--- Exercise requirements ---
Copy out each line below that has the word "right" in it.
### Given data
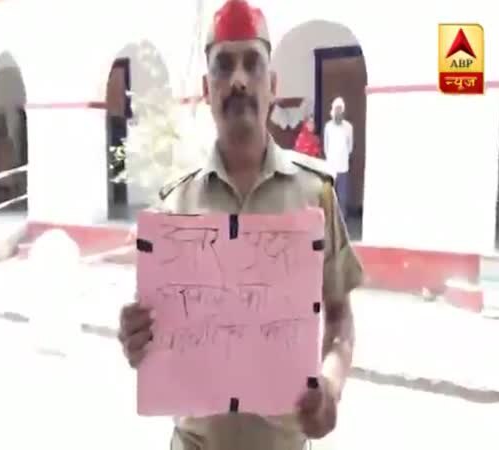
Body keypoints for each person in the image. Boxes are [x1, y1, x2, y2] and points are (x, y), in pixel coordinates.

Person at [117, 1, 363, 449]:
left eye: (253, 63)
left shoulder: (315, 194)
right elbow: (154, 336)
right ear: (206, 89)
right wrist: (136, 338)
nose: (239, 80)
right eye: (223, 66)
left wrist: (330, 385)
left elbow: (340, 315)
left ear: (273, 85)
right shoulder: (175, 205)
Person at [323, 97, 353, 218]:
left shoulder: (348, 127)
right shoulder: (328, 127)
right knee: (330, 196)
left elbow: (350, 146)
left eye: (340, 109)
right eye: (336, 109)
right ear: (333, 110)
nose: (338, 111)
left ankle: (342, 221)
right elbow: (326, 147)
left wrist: (343, 156)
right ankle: (330, 220)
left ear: (343, 111)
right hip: (331, 167)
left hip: (343, 167)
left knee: (342, 196)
######
--- Task output ---
right elbow: (154, 336)
right ear: (206, 89)
right wrist: (136, 338)
right eye: (223, 66)
right shoulder: (175, 205)
right shoulder: (328, 127)
right knee: (330, 196)
right eye: (336, 109)
right ear: (333, 110)
right elbow: (326, 147)
right ankle: (330, 220)
right hip: (331, 167)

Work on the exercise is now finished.